Репринт: светлолунный сад и Апокалипсис 333 года назад
Накануне сезона новогодних подарков предлагаем вам посмотреть на самые интересные переиздания последних двух месяцев. В новом выпуске «Репринта» — собрание стихотворений Каролины Павловой, «классика холодной войны» Зиновия Зиника, воскрешённый первый перевод «Старшей Эдды», уникальный памятник русской книжности и один из важнейших фантастических романов постсоветского периода.

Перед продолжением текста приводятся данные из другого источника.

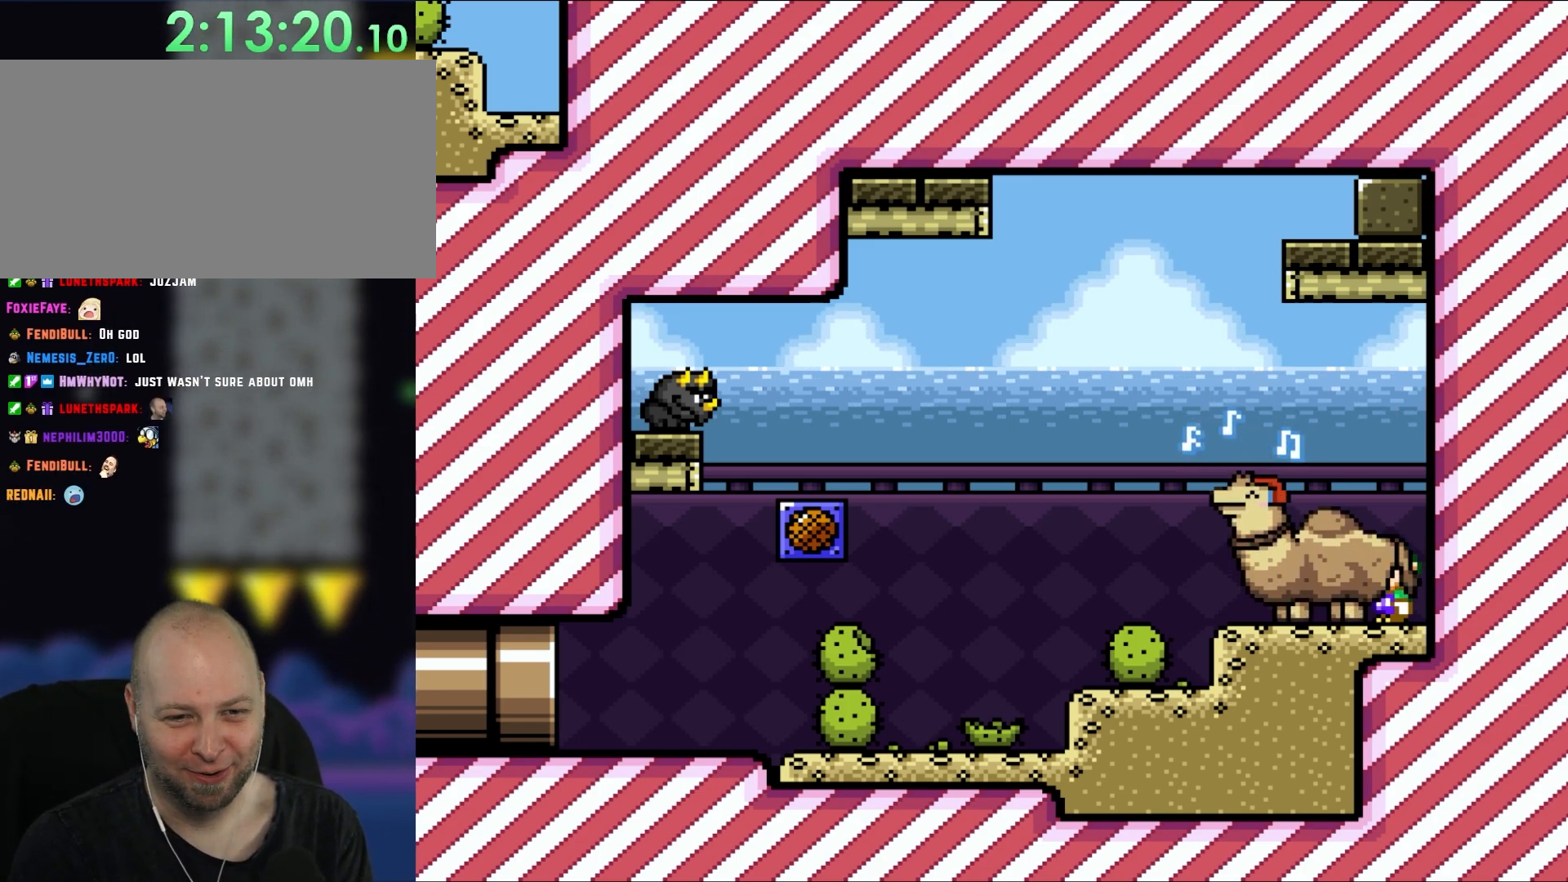
{"buttons": ["DPAD_DOWN"], "events": [[67, "DPAD_UP", "up"], [433, "DPAD_DOWN", "down"]]}
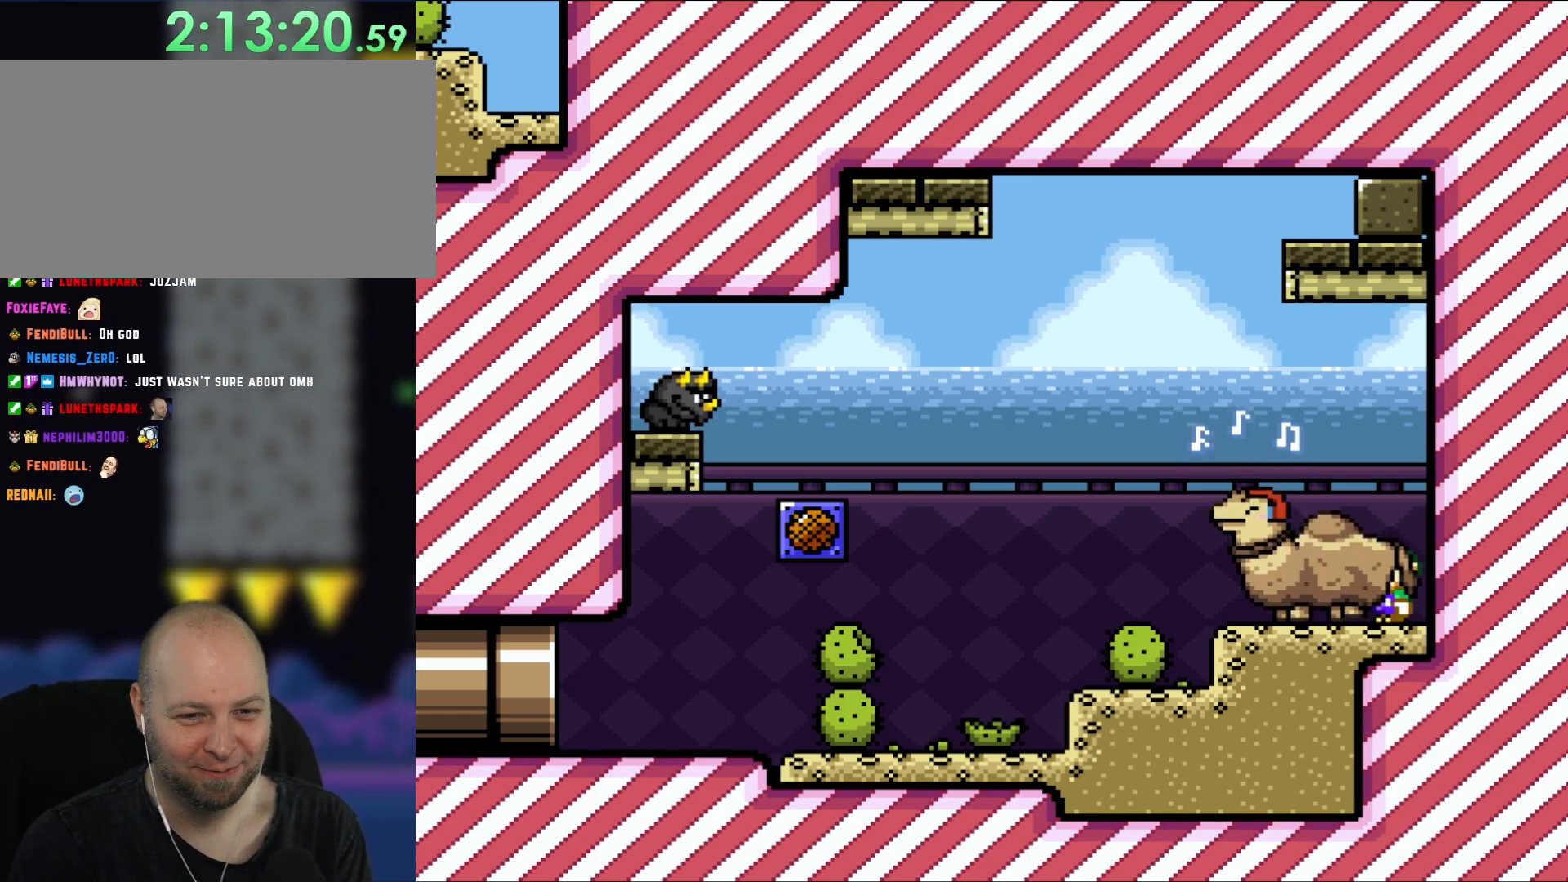
{"buttons": ["DPAD_DOWN"], "events": [[17, "DPAD_DOWN", "up"], [133, "DPAD_DOWN", "down"], [233, "DPAD_DOWN", "up"], [283, "DPAD_DOWN", "down"], [383, "DPAD_DOWN", "up"], [467, "DPAD_DOWN", "down"]]}
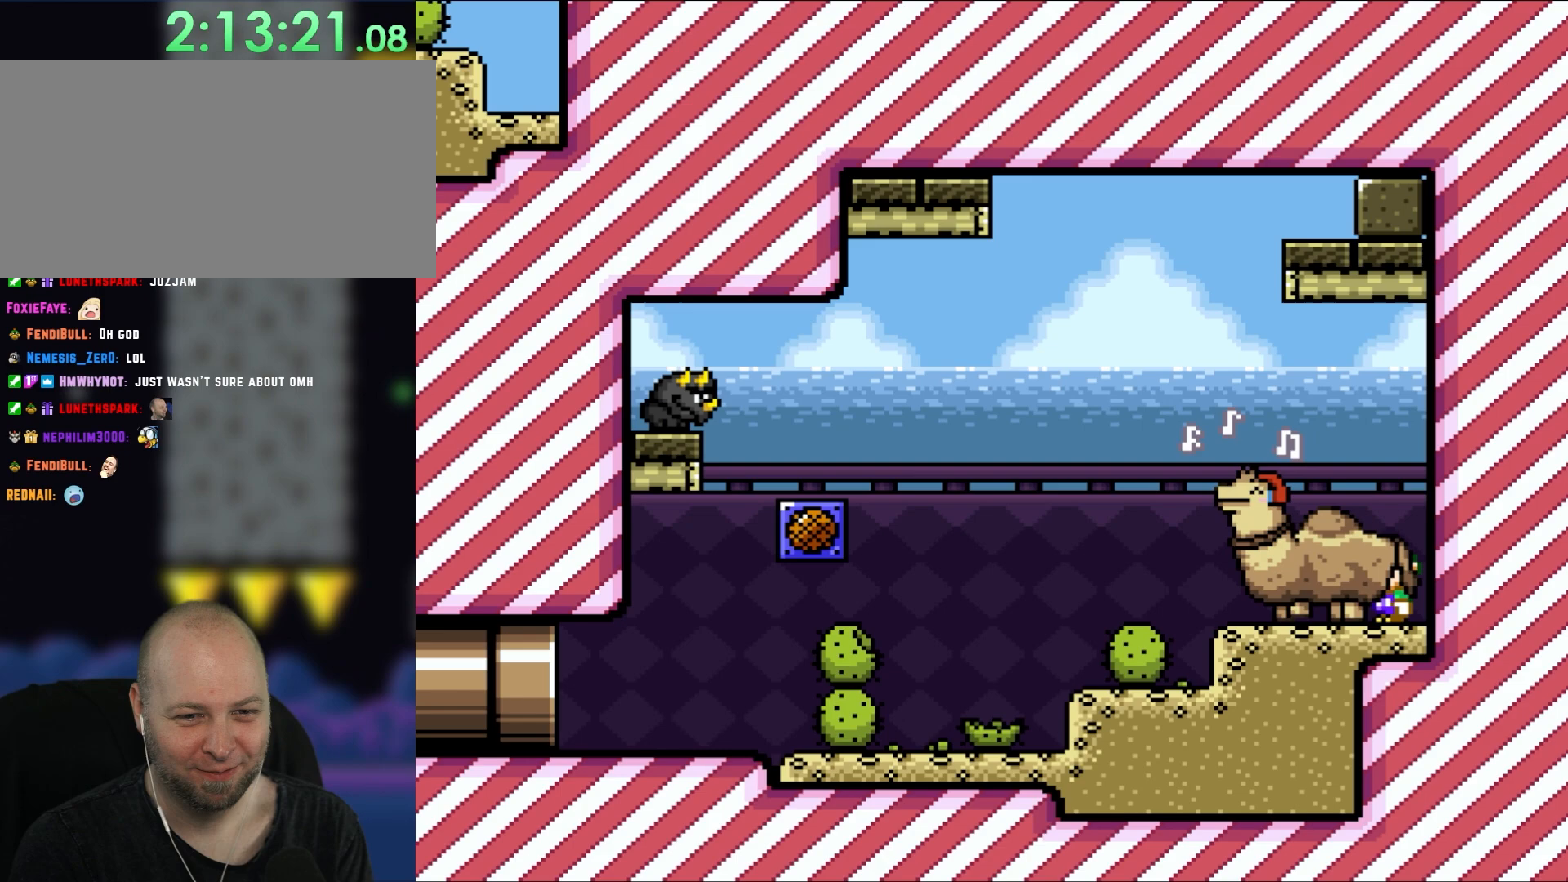
{"buttons": [], "events": [[433, "DPAD_DOWN", "up"]]}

Каролина Павлова. Светлолунный сад
«Эксмо» выпускает в одной из популярных серий собрание произведений Каролины Павловой — одной из ключевых фигур в истории женской поэзии на русском языке. Судьба наследия Павловой сложна: её стихи были высоко оценены в 1830–40-е, а потом забыты ещё при жизни поэтессы. Павлова умерла накануне Серебряного века — и интерес к ней вновь проснулся только в 1910-е, в том числе благодаря Валерию Брюсову. Отдельных собраний поэтессы не выходило с 2001 года, а столь представительных — с 1960-х: помимо стихов, сюда включены очерк «Фантасмагории» и самая известная вещь Павловой — роман «Двойная жизнь» (1848), героиня которого — поэтесса и мечтательница, вынужденная вести обыденную светскую жизнь молодой девушки. Об издании рассказывает его редактор — поэт Владимир Кошелев.
Владимир Кошелев:
Знаете, издание Каролины Павловой — это такая благородная эстафета. Работу над ней начинал ещё Михаил Бордуновский, экс-редактор «Эксмо», за что ему большое спасибо. Однако при нём, в прошлом году, книга так и не вышла. Этому предшествовали разные обстоятельства, в общем-то печальные... По сути, уже готовый сборник просто ждал своего часа. В этом смысле мне просто повезло — ведь я почувствовал, что пора. И книга, собранная стараниями десятка человек, наконец-то получилась.
История Павловой показательна и заставляет задуматься о так называемом каноне и в принципе о феномене нашей с вами культурной памяти. Какие механизмы способствуют забытью? Какие, напротив, помогают относиться к прошлому справедливо? Включать, но не исключать? Надеюсь, что сам факт выхода этой книги поможет нам на них ответить, а пока что мы продолжаем работу по «переоткрыванию» подобных женских фигур — странно живших, прекрасно писавших, печально забытых. В частности, прямо сейчас мы работаем над сборником Марии Моравской (1890–1947): шаг из неизвестного золотого века в Серебряный.
В «Светлолунный сад» вошли разные тексты Павловой, объединённые при этом легко узнаваемой интонацией, — и я надеюсь, что широкому читателю эта интонация окажется близка. Важно сказать, что издание сопровождено прекрасным предисловием Владимира Коровина, тонко, но убедительно указывающим на главные особенности письма Павловой и её места в истории отечественной поэзии.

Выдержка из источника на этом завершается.